-- Saved data entries --
#####

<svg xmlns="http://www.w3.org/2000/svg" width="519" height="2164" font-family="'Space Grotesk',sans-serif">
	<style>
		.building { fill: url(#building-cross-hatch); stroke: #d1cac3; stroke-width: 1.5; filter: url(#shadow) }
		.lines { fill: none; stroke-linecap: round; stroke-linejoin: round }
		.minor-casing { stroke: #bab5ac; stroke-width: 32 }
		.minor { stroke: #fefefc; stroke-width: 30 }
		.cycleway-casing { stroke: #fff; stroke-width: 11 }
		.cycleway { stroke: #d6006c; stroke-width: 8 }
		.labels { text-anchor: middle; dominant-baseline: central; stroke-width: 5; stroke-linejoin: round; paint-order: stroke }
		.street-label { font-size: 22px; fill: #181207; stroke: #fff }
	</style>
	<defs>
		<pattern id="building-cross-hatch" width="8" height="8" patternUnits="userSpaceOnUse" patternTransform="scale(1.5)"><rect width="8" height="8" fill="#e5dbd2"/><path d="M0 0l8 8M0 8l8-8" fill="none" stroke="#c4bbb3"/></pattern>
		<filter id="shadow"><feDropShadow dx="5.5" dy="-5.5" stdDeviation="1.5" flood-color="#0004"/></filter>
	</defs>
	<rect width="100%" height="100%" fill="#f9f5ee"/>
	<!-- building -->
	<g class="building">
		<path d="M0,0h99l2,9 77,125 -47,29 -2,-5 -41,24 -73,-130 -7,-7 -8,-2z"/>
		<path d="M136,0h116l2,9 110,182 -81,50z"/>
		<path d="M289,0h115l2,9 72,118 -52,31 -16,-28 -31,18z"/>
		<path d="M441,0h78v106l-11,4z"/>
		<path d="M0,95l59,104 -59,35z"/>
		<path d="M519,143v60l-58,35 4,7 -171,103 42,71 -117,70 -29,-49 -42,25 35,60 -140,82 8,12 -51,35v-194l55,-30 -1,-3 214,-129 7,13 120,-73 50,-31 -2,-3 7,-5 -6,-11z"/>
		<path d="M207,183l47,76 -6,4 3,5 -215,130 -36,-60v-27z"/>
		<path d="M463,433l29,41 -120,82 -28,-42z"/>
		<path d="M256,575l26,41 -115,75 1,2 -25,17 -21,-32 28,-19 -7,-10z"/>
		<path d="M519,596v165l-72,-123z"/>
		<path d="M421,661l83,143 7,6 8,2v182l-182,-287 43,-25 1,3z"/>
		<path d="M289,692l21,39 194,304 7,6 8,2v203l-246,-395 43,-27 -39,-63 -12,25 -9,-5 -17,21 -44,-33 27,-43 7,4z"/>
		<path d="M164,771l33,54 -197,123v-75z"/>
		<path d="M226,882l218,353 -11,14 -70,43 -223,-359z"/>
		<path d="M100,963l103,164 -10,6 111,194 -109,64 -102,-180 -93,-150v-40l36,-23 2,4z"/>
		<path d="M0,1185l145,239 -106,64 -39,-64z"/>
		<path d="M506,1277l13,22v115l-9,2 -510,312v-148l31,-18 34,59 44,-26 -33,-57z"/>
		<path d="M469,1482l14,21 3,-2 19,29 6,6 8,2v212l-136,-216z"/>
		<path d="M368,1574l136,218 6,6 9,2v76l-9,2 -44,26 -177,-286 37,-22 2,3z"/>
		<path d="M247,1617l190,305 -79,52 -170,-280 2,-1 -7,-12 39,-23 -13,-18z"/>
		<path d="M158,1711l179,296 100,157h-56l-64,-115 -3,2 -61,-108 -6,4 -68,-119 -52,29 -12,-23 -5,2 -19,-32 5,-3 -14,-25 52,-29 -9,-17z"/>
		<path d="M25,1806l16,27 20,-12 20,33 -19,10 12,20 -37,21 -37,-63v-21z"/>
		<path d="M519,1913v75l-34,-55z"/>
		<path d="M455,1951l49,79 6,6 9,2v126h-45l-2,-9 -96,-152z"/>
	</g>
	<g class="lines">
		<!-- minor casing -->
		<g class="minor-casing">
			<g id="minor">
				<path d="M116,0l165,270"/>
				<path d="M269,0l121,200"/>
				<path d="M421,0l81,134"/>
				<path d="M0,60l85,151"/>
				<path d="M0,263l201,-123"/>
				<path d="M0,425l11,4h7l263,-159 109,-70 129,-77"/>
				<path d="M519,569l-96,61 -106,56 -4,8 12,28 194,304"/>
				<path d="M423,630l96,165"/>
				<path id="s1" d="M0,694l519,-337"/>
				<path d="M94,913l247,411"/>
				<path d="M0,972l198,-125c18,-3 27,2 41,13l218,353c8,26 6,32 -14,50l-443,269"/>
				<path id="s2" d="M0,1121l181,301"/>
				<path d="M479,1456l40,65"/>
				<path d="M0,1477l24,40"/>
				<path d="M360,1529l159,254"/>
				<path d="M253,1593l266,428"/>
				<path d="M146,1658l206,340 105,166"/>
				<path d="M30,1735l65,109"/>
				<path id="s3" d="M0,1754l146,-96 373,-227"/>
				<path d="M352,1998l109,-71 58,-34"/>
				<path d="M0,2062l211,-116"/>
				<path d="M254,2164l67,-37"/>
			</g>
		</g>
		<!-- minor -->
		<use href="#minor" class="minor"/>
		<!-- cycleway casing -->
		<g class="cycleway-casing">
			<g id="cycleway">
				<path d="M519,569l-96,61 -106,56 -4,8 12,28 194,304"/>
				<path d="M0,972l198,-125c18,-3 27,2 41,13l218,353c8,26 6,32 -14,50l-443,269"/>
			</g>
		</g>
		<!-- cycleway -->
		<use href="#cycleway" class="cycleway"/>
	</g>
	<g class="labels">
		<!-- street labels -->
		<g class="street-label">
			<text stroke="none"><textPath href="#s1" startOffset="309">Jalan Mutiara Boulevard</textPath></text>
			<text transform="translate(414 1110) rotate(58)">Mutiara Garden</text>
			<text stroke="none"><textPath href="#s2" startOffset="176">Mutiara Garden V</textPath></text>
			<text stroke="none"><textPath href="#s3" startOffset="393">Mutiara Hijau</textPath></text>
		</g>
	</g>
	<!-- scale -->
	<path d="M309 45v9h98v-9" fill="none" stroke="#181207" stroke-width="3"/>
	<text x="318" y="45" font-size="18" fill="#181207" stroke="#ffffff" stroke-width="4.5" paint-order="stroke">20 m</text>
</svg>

#####

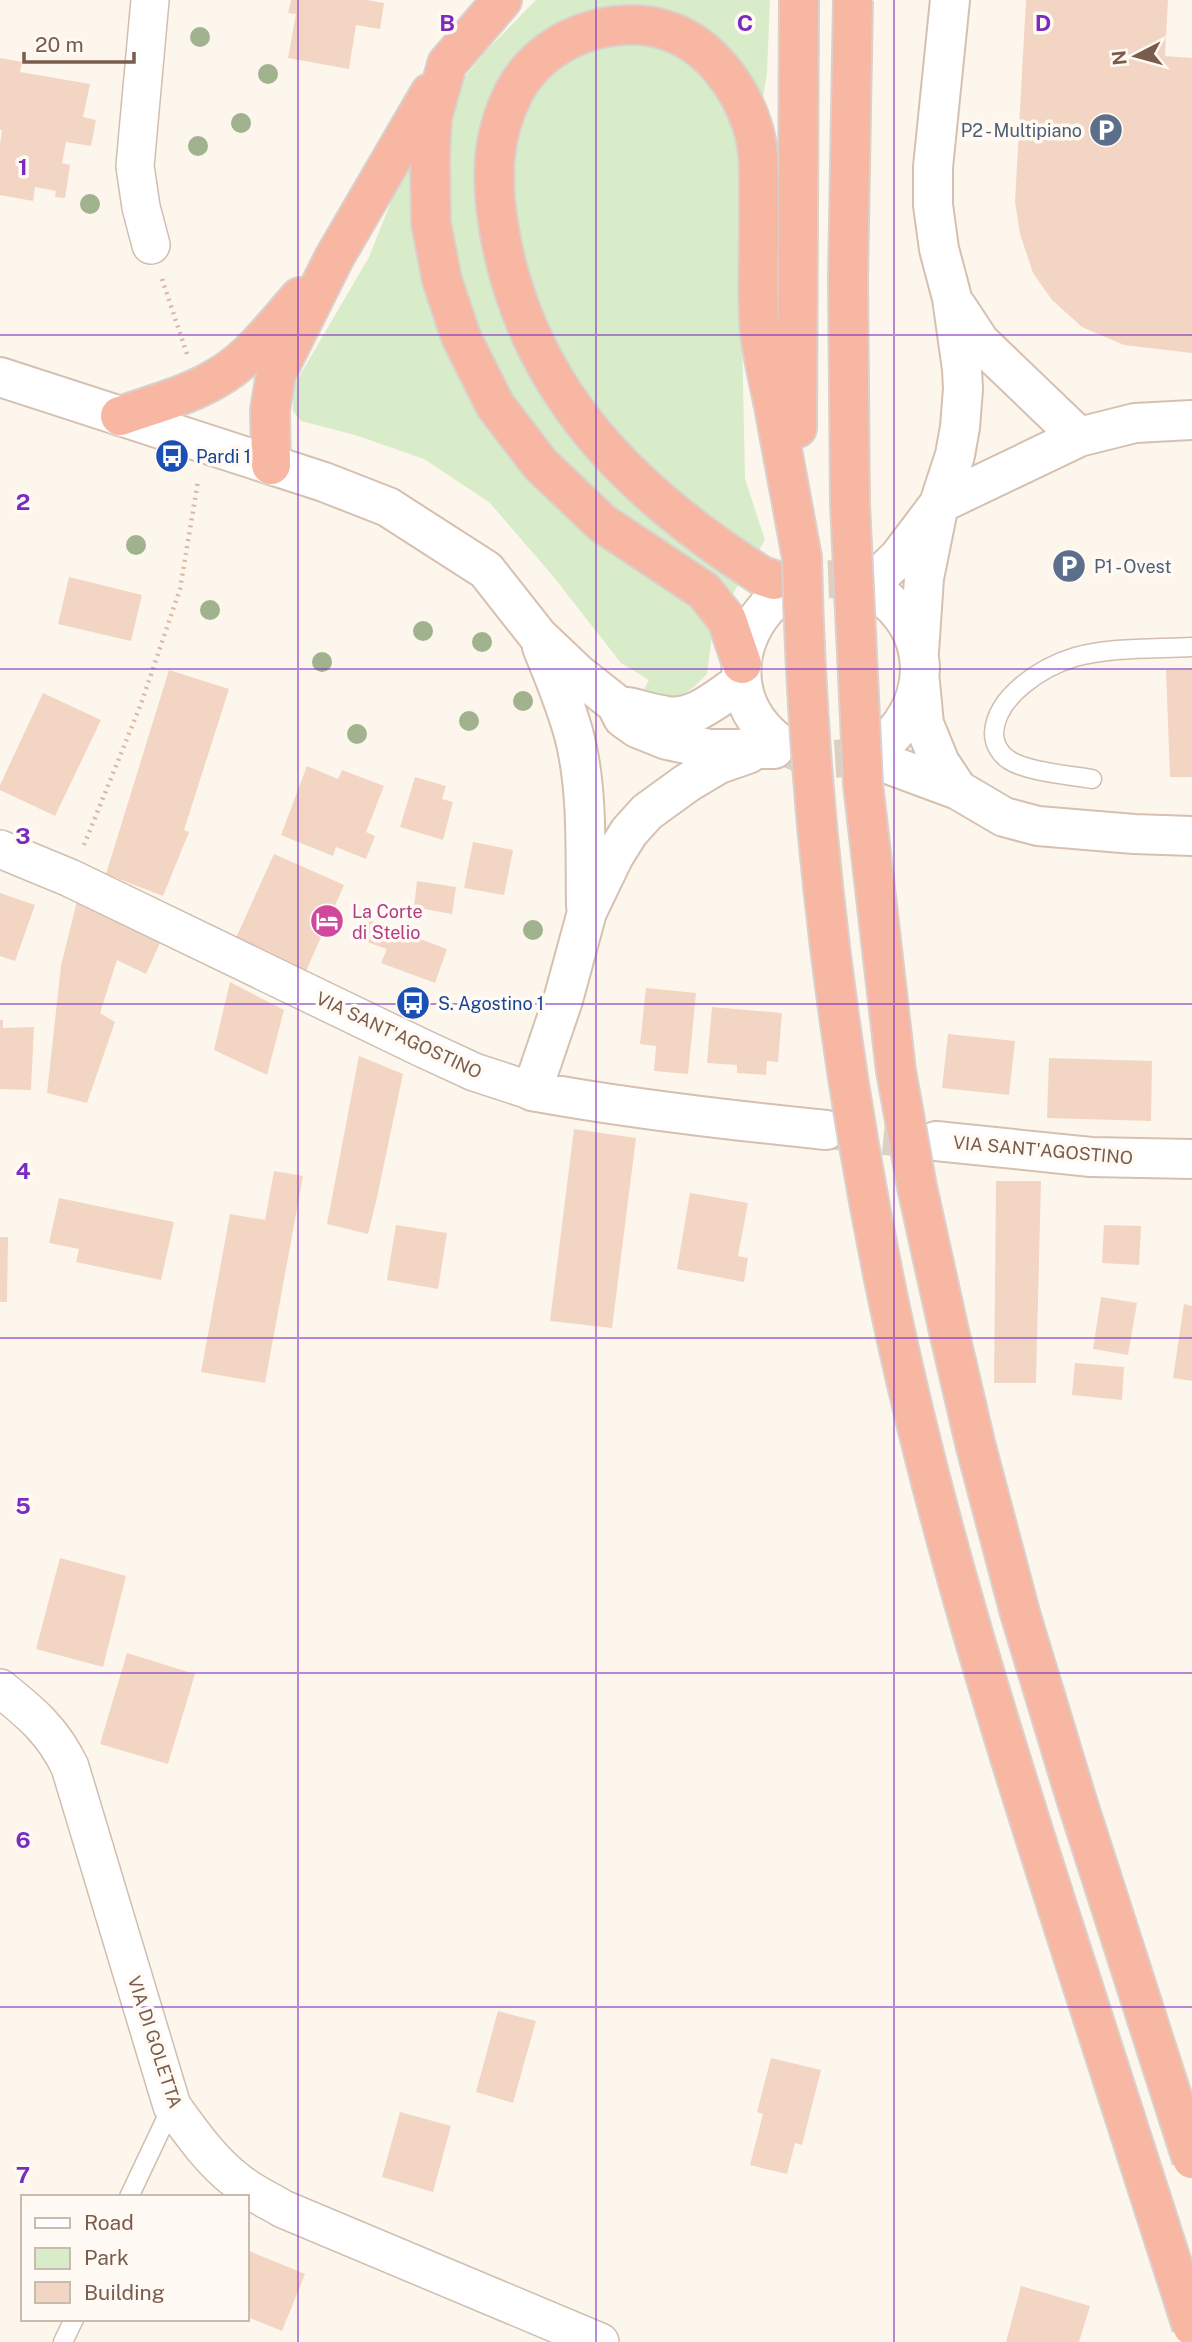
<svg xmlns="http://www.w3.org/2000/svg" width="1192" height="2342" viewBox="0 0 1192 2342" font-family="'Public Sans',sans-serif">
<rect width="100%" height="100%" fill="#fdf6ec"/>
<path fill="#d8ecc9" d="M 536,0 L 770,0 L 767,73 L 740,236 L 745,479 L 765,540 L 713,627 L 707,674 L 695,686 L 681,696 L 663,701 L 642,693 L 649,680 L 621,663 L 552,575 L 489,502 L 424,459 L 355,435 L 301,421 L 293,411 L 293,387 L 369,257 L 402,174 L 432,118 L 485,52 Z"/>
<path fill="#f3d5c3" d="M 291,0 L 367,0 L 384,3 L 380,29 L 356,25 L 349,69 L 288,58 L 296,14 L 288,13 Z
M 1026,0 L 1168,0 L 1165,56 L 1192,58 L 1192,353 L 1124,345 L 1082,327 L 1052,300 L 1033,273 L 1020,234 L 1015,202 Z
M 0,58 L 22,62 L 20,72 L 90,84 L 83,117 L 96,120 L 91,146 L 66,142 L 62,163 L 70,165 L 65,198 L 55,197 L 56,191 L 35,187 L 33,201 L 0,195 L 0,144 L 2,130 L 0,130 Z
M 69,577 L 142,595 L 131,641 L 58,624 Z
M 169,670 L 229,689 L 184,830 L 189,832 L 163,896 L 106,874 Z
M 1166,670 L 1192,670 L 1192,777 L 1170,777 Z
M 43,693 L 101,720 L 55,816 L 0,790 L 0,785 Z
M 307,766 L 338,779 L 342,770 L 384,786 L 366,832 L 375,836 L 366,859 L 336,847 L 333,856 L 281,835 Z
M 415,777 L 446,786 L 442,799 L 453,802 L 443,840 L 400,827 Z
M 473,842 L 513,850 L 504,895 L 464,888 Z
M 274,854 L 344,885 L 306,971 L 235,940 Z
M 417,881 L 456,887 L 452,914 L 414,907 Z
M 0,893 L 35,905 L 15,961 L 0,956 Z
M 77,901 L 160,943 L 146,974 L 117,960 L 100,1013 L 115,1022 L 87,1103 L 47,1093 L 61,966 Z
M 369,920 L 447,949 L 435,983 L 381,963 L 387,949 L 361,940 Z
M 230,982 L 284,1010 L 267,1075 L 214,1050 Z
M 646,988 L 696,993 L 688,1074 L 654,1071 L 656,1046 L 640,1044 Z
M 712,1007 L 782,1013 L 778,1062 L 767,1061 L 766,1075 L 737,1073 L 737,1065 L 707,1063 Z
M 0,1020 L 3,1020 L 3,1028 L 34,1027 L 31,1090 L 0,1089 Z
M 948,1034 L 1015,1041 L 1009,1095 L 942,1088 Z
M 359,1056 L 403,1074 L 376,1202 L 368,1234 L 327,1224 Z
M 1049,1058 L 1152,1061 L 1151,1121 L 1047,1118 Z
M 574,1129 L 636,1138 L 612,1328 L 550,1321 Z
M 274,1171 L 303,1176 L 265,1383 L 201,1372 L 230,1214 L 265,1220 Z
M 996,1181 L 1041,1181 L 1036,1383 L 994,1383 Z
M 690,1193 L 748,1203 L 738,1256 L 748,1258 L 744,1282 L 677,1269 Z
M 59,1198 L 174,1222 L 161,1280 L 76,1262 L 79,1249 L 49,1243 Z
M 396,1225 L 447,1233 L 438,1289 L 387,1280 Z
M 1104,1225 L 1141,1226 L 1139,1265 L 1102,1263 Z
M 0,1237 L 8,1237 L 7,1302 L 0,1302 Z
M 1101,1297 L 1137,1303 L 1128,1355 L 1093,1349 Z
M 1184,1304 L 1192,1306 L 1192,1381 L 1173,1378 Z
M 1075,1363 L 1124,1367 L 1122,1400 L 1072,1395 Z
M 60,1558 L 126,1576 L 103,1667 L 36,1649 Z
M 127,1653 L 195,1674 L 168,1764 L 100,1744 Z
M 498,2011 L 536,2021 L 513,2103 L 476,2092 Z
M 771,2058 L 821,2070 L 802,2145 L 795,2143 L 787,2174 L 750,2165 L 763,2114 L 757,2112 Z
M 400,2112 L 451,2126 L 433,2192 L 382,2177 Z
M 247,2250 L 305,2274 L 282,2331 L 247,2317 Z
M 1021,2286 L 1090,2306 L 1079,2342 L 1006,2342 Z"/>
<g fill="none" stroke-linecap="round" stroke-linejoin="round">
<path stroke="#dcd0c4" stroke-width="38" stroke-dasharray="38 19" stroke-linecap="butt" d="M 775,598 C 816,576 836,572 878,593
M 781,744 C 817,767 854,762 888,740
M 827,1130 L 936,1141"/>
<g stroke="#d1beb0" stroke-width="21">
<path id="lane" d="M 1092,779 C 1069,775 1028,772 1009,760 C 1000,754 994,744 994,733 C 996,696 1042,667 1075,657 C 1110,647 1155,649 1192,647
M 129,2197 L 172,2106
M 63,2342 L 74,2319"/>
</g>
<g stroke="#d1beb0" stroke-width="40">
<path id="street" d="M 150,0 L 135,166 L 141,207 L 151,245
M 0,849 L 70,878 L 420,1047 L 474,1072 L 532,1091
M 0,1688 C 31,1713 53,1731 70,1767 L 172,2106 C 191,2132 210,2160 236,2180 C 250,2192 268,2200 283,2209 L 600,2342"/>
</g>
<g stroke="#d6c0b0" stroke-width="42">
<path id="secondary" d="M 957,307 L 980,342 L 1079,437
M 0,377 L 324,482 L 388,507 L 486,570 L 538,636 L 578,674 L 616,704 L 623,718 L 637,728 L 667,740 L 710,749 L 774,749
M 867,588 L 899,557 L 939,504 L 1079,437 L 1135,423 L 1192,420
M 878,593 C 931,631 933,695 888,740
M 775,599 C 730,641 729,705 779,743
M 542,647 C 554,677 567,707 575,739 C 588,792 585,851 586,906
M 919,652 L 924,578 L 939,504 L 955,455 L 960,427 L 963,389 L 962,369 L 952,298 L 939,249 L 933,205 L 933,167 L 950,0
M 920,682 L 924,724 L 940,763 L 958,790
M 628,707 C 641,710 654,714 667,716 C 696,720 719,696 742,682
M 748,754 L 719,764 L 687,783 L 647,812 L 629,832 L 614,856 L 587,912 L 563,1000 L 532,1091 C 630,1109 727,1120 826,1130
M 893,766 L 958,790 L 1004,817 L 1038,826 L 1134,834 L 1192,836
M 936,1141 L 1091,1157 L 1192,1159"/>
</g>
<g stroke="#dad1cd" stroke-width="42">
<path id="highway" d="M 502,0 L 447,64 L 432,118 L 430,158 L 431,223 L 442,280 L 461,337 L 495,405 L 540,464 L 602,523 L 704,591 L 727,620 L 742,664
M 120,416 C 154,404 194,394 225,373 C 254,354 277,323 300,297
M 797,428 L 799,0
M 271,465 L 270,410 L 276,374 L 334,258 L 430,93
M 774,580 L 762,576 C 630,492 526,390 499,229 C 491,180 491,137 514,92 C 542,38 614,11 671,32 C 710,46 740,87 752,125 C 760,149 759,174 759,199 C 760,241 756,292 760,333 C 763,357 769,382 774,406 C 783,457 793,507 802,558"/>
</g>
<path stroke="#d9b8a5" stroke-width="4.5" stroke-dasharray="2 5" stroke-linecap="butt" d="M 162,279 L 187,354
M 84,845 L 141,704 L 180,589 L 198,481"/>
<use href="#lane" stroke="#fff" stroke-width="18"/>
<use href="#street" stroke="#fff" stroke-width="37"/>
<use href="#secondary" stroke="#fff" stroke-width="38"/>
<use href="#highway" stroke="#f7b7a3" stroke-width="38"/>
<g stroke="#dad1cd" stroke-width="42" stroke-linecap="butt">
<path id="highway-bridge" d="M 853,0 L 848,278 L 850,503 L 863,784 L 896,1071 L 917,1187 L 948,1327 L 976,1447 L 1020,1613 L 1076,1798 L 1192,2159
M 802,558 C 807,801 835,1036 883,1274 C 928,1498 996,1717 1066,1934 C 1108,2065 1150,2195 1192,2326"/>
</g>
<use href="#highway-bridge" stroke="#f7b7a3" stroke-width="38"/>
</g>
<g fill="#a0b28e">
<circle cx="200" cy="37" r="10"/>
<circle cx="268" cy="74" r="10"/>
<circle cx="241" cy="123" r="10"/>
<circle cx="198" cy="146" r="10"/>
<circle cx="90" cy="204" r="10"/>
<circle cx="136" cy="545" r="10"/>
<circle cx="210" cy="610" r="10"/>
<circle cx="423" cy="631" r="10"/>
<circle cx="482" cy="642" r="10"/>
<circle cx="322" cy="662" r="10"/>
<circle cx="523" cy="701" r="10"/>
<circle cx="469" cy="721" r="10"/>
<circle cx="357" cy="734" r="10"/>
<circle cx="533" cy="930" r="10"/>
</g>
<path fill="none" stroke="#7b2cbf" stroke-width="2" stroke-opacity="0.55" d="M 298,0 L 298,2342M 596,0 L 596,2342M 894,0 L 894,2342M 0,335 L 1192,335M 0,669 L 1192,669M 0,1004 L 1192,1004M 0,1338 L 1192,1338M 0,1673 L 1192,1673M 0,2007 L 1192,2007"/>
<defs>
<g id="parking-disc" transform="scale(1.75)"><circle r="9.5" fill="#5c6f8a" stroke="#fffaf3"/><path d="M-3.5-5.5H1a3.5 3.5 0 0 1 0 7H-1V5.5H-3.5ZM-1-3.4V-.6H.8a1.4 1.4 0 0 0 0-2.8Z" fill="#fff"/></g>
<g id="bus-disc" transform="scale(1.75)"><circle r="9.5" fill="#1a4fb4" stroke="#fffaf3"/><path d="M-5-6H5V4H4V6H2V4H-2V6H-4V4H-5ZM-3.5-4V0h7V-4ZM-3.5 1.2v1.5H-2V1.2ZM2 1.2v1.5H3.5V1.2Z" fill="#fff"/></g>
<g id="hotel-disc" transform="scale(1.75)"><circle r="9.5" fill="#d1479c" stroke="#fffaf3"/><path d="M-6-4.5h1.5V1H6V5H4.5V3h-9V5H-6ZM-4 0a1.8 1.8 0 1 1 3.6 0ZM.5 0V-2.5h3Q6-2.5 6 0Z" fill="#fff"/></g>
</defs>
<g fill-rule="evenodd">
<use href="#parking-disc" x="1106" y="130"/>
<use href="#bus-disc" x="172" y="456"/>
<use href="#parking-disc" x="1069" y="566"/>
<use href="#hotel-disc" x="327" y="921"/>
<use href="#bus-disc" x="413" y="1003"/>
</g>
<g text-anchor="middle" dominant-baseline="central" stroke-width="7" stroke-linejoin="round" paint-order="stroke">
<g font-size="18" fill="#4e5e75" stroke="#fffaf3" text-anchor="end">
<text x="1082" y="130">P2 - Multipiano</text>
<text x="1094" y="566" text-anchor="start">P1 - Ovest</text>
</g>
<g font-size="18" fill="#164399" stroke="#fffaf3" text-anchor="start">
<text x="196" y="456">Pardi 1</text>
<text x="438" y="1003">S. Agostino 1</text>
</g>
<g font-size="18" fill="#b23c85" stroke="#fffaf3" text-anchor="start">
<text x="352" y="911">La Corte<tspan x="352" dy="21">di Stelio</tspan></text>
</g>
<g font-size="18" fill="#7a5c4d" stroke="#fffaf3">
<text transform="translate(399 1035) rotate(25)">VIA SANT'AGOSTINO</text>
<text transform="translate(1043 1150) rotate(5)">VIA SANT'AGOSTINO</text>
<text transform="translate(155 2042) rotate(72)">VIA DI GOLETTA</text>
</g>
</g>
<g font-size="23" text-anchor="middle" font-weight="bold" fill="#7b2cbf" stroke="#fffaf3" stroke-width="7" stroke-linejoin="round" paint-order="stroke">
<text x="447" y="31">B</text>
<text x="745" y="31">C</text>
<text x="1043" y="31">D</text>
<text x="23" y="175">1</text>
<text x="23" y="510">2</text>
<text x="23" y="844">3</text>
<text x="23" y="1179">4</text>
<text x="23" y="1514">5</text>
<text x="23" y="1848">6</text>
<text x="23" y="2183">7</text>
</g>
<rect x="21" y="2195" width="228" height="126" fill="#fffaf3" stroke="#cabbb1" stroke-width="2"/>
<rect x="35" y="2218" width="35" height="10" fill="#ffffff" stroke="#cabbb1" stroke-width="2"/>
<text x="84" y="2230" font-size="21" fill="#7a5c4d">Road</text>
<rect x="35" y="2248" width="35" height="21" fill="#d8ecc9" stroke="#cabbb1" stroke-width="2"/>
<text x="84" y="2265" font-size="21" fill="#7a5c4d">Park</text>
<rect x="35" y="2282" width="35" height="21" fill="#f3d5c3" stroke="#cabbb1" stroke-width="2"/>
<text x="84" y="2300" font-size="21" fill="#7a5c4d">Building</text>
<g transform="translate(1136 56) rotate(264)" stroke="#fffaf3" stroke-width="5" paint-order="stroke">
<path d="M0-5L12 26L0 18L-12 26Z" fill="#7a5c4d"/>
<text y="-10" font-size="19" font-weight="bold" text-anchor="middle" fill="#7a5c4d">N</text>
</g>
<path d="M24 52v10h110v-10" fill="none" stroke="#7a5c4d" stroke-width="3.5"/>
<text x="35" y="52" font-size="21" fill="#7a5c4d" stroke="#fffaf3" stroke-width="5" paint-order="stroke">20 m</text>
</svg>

#####

-- DIRECTIONS FOR THIS TASK --
Begin at the line above that has "M 574,1129 L 636,1138 L 612,1328 L 550,1321 Z" and stop after the line that has "M 781,744 C 817,767 854,762 888,740", copying each line exactly and adding nothing else.

-- THE COMPLETED TASK --
M 574,1129 L 636,1138 L 612,1328 L 550,1321 Z
M 274,1171 L 303,1176 L 265,1383 L 201,1372 L 230,1214 L 265,1220 Z
M 996,1181 L 1041,1181 L 1036,1383 L 994,1383 Z
M 690,1193 L 748,1203 L 738,1256 L 748,1258 L 744,1282 L 677,1269 Z
M 59,1198 L 174,1222 L 161,1280 L 76,1262 L 79,1249 L 49,1243 Z
M 396,1225 L 447,1233 L 438,1289 L 387,1280 Z
M 1104,1225 L 1141,1226 L 1139,1265 L 1102,1263 Z
M 0,1237 L 8,1237 L 7,1302 L 0,1302 Z
M 1101,1297 L 1137,1303 L 1128,1355 L 1093,1349 Z
M 1184,1304 L 1192,1306 L 1192,1381 L 1173,1378 Z
M 1075,1363 L 1124,1367 L 1122,1400 L 1072,1395 Z
M 60,1558 L 126,1576 L 103,1667 L 36,1649 Z
M 127,1653 L 195,1674 L 168,1764 L 100,1744 Z
M 498,2011 L 536,2021 L 513,2103 L 476,2092 Z
M 771,2058 L 821,2070 L 802,2145 L 795,2143 L 787,2174 L 750,2165 L 763,2114 L 757,2112 Z
M 400,2112 L 451,2126 L 433,2192 L 382,2177 Z
M 247,2250 L 305,2274 L 282,2331 L 247,2317 Z
M 1021,2286 L 1090,2306 L 1079,2342 L 1006,2342 Z"/>
<g fill="none" stroke-linecap="round" stroke-linejoin="round">
<path stroke="#dcd0c4" stroke-width="38" stroke-dasharray="38 19" stroke-linecap="butt" d="M 775,598 C 816,576 836,572 878,593
M 781,744 C 817,767 854,762 888,740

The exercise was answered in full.